According to the definition of potential energy, we use $U= mhg . $ In the figure below ,
A thin uniform rod of mass m and length h is positioned vertically above an anchored frictionless pivot point.
Why does a author say that potential energy is $U =\dfrac{mgh}2$ why not $U =mgh$
Similar problem I faced on a problem, when I had to find out the potential energy for lifting water from a hole with height h.
So my problem is, when should I consider center of mass and when I should not?
Imagine your rod is made up from lots of little bricks stacked on each other. Then the total potential energy is the sum of the potential energy of each brick.

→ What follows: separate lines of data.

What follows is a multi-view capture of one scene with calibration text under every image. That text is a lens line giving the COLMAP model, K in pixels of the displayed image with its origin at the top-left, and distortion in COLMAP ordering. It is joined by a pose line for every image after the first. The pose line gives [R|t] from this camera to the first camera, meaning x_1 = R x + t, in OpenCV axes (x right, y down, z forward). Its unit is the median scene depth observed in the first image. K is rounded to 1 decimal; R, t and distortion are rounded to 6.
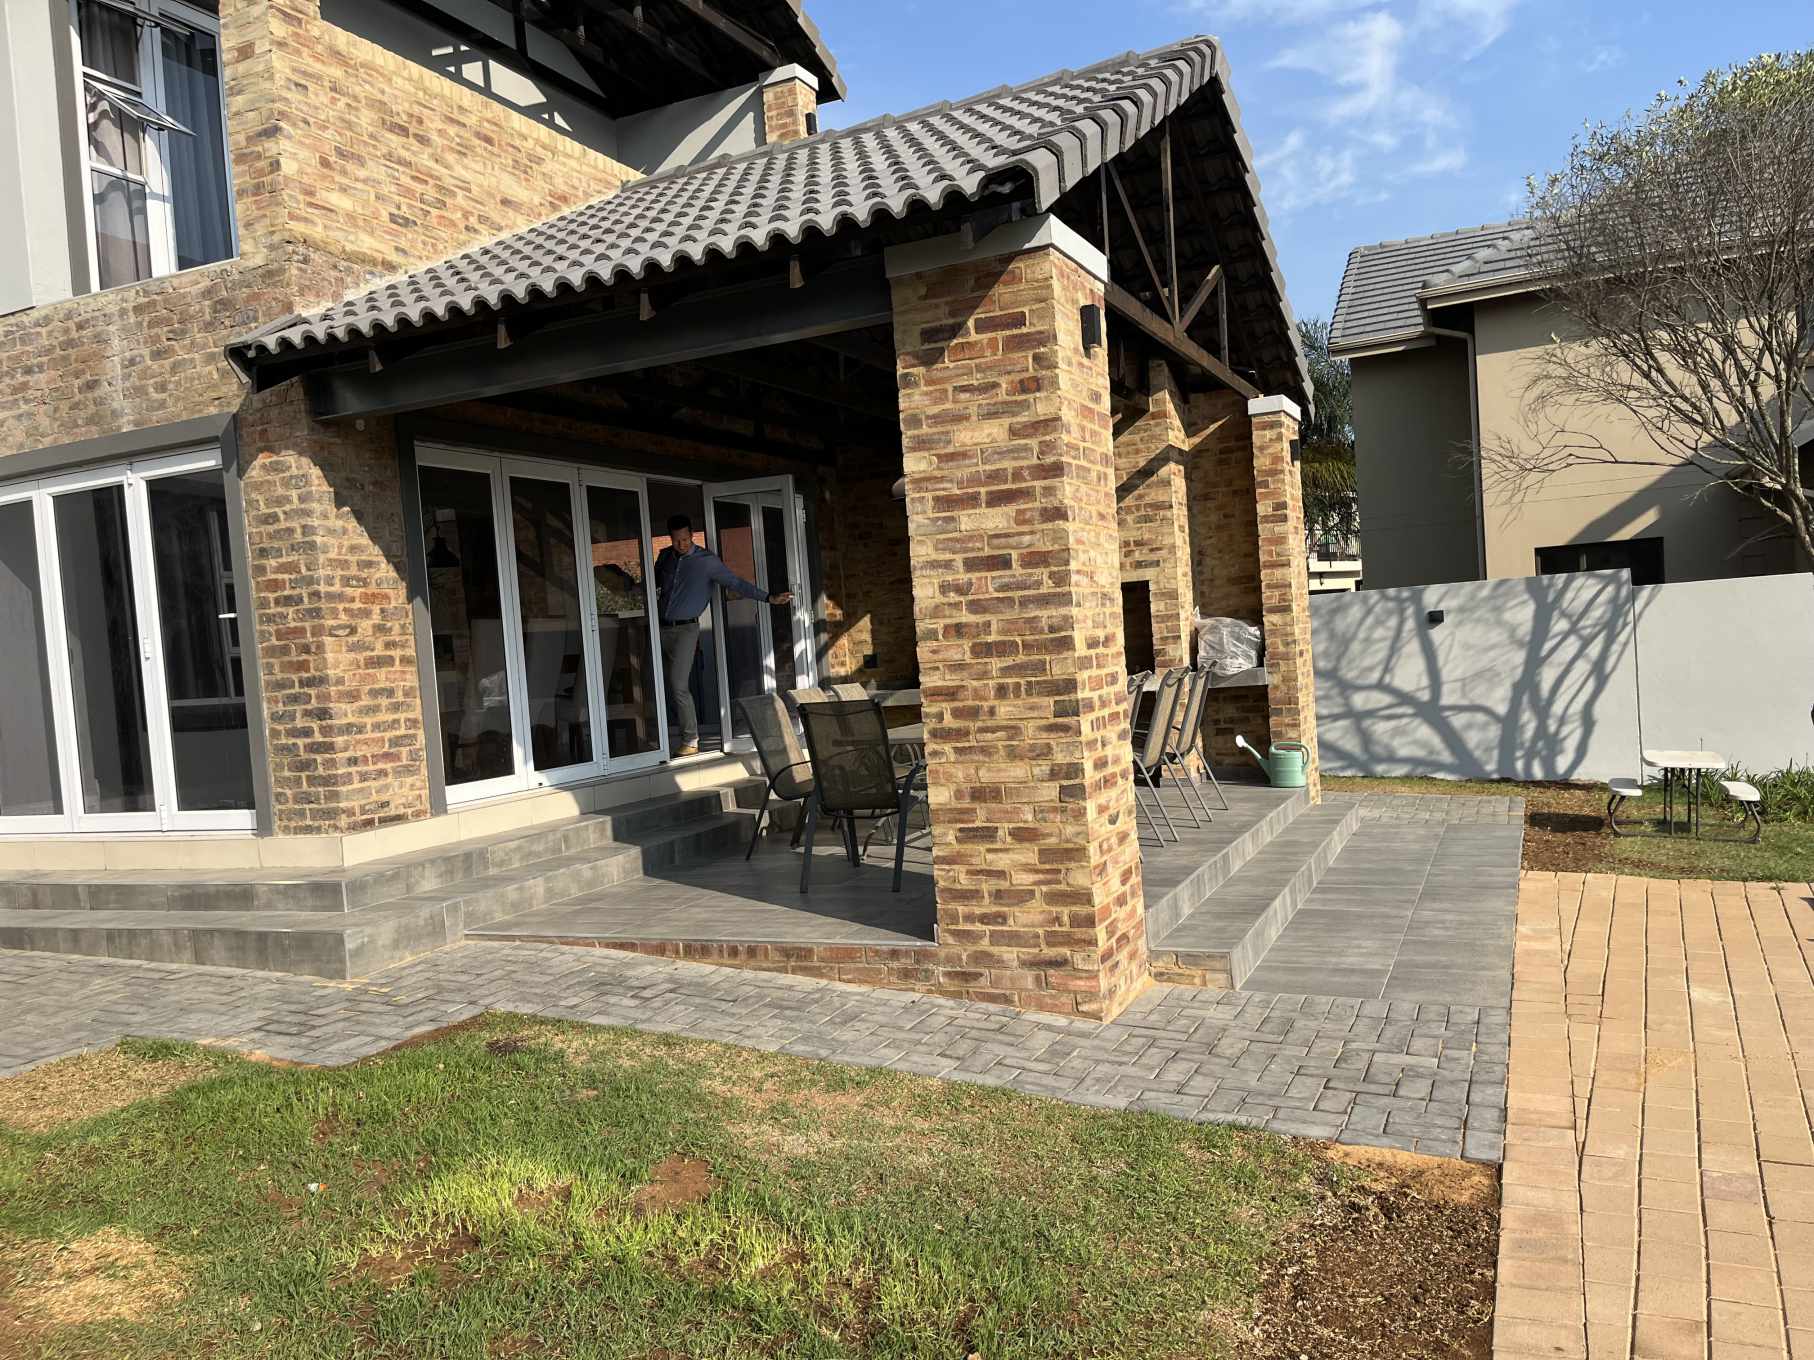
lens RADIAL K [[1368.4, 0, 906.5], [0, 1368.4, 703.3], [0, 0, 1]] dist [0.111716, -0.149591]
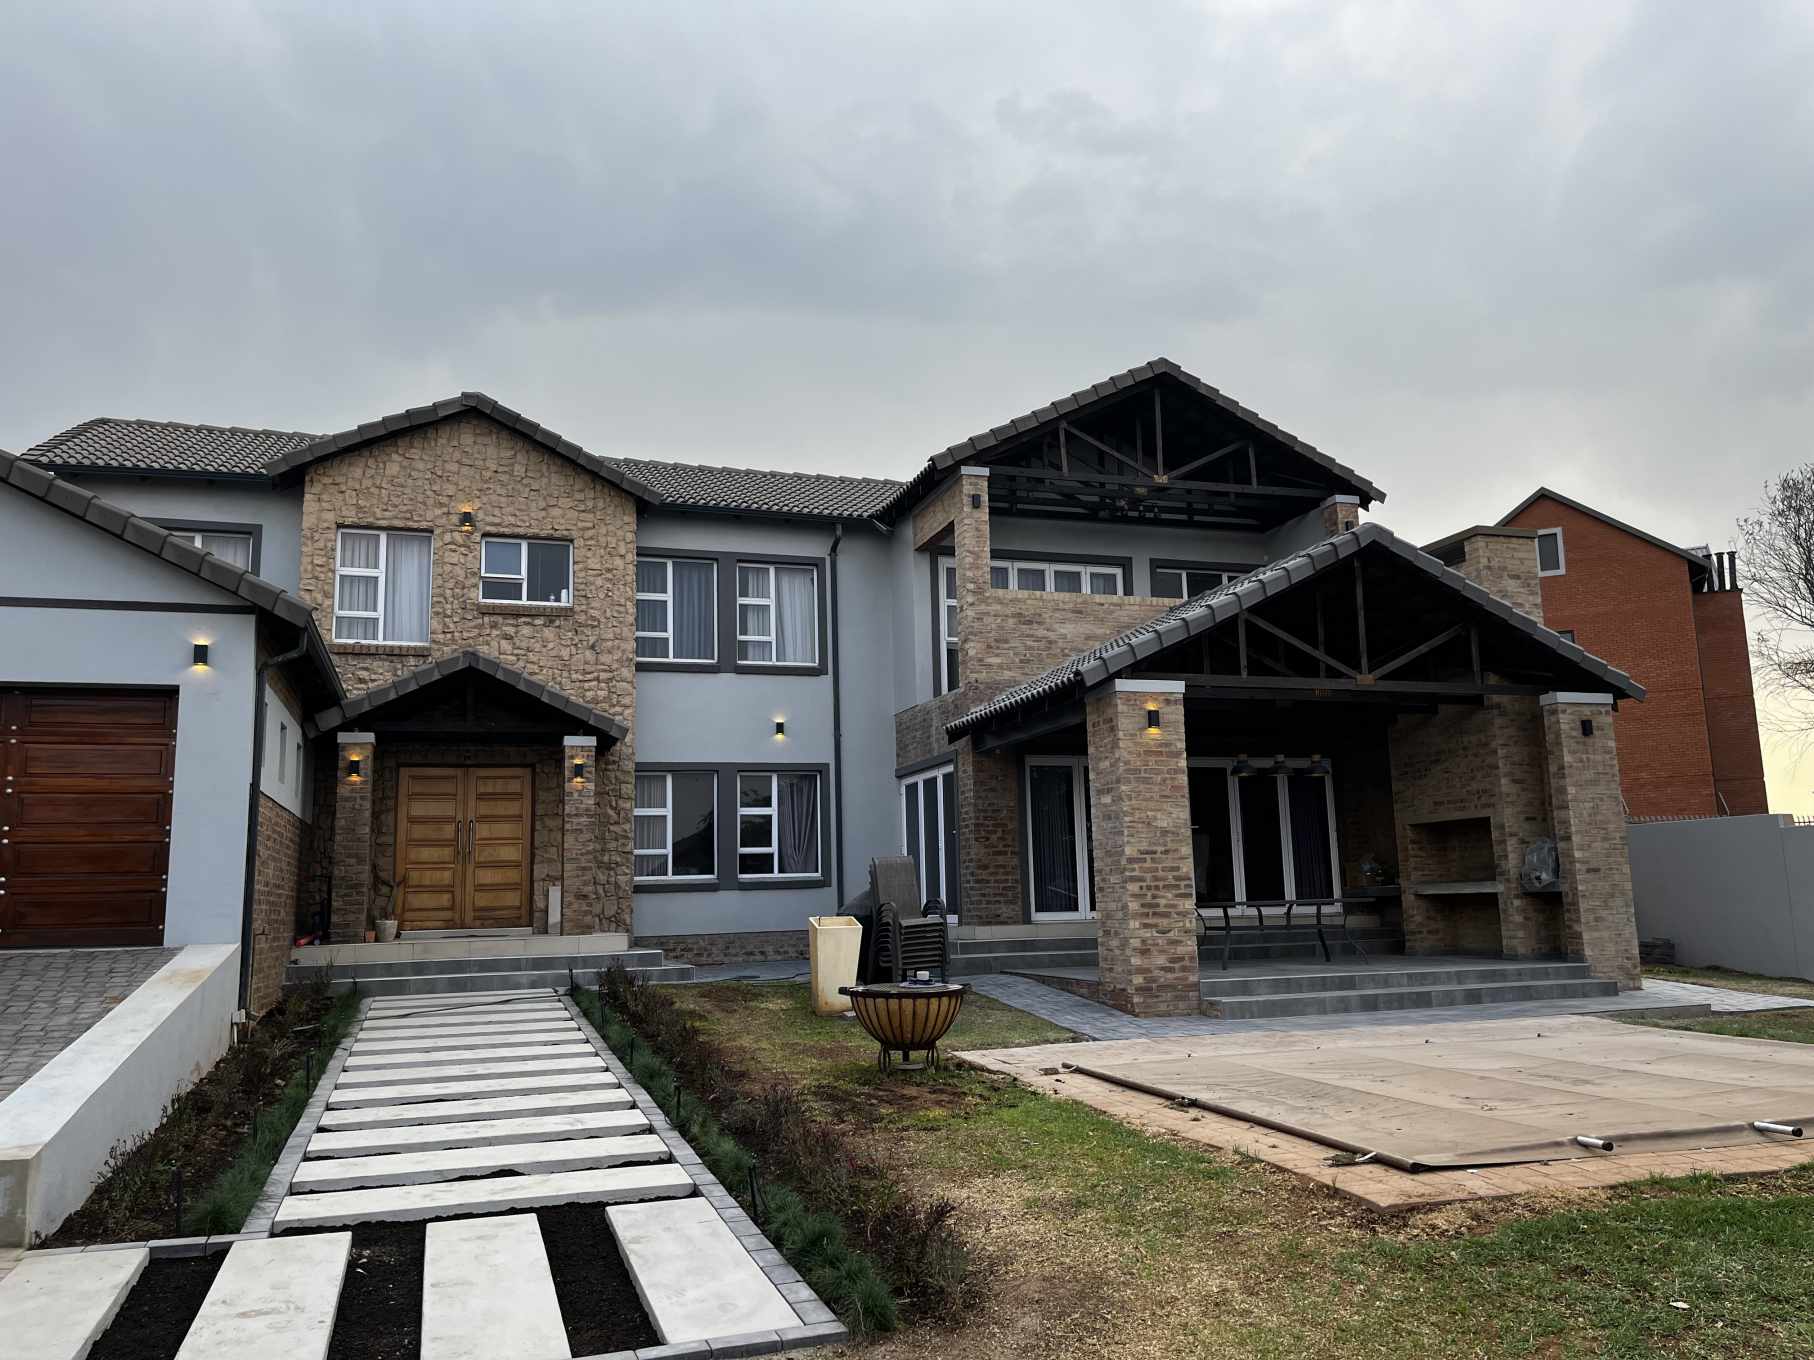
lens RADIAL K [[1368.4, 0, 906.5], [0, 1368.4, 703.3], [0, 0, 1]] dist [0.111716, -0.149591]
pose [[0.678299, -0.051792, -0.732959, 1.149523], [-0.053459, 0.991391, -0.119525, 0.003940], [0.732839, 0.120257, 0.669691, -0.645742]]
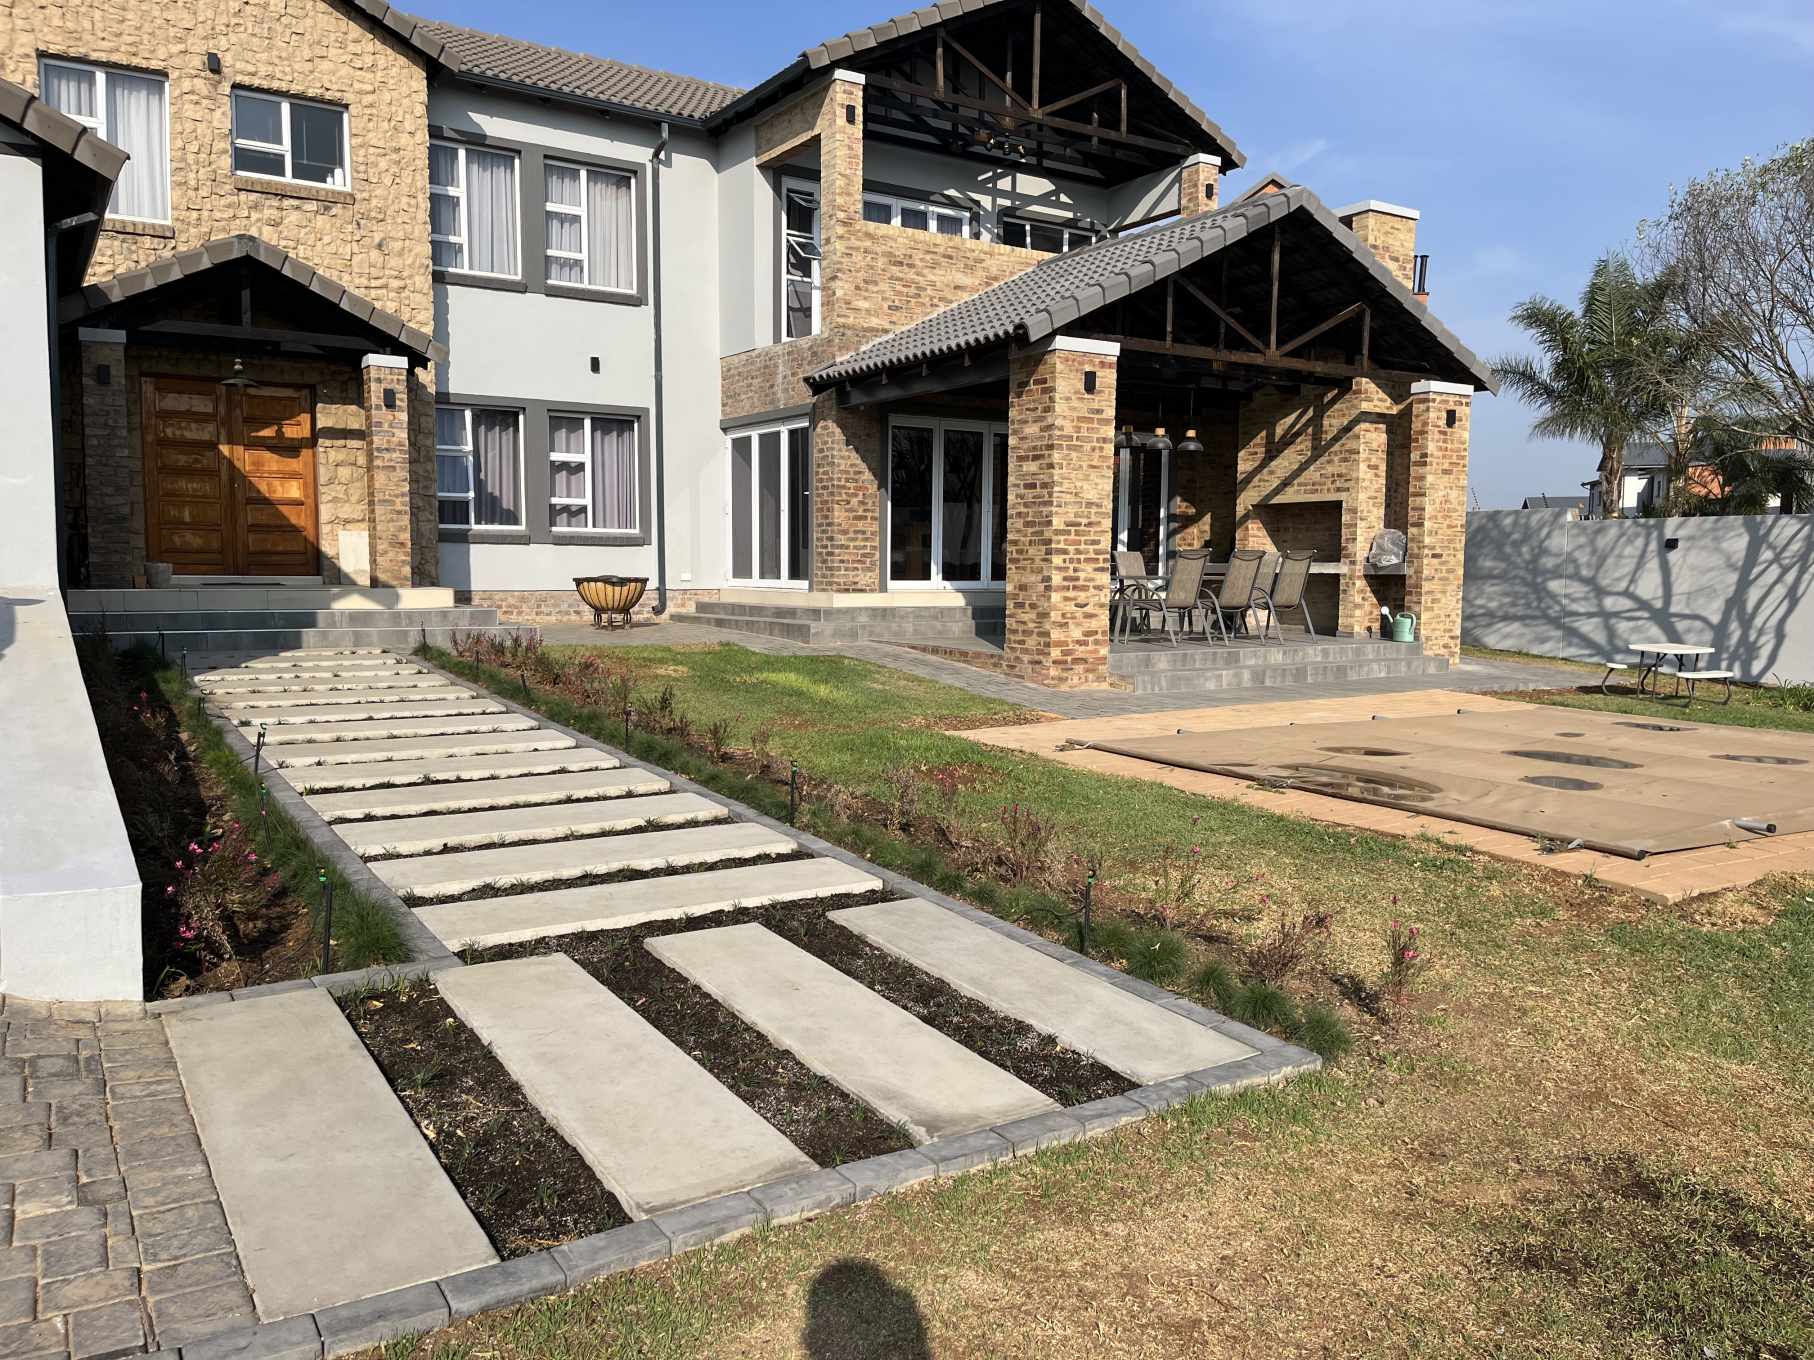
lens RADIAL K [[1376.6, 0, 907.9], [0, 1376.6, 689.4], [0, 0, 1]] dist [0.071960, -0.092474]
pose [[0.840370, 0.127342, -0.526842, 0.822740], [-0.091520, 0.991391, 0.093643, 0.026889], [0.534231, -0.030478, 0.844789, -0.765679]]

The diagram shows the rod and one of the bricks of size $dx$ and at a height $x$. If $\rho$ is the mass per unit length, then the mass of the brick is $\rho \space dx$, and the potential energy is $\rho \space dx \space g \space x$. To get the total potential energy we just have to sum up the potential energies of all the bricks. To do the sum we let $dx$ go to zero and replace the sum with an integral so:
$$ \begin{align} U &= \rho \space g \int_0^h dx . x \\ &= \rho \space g \left[\frac{x^2}{2}\right]_0^h \\ &= \frac{\rho g h^2}{2} \end{align} $$
And since $\rho h$ is just the mass $m$ this gives us:
$$ U = \frac{mgh}{2} $$
As you say, this is the same result you get by just considering the centre of mass, but note that we've got this result without involving the centre of mass at all. I think this is a better way to understand why the potential energy is $mgh/2$ without just invoking the centre of mass and waving your arms in the air.

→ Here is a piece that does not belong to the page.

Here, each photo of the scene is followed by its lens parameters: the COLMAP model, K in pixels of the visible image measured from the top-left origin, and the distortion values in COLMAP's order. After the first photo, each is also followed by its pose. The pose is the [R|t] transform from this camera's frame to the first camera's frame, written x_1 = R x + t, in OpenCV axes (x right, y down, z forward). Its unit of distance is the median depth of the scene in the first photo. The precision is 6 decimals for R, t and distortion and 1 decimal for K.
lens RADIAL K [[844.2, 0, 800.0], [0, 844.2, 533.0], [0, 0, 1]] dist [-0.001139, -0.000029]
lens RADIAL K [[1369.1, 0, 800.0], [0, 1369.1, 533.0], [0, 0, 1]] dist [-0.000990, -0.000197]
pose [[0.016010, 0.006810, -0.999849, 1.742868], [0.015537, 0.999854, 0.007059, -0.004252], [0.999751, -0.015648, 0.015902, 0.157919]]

You always consider centre of mass. The height $h$ in the equation $U = mgh$ is the height of the centre of mass. In your case, the rod is of height $h$, so the centre of mass is at $\dfrac{h}{2}$
No work is required to rotate the rod about its center by 90 degrees. The center of the rod is at height $h/2$. The PE of a horizontal rod at a height $h/2$ is $m g h/2$.
Another way to see this: If all of the mass were concentrated at the top of the rod, the PE would be $m g h$. If all of the mass were concentrated at the bottom of the rod, the PE would be 0. The average of these two values is $m g h/2$.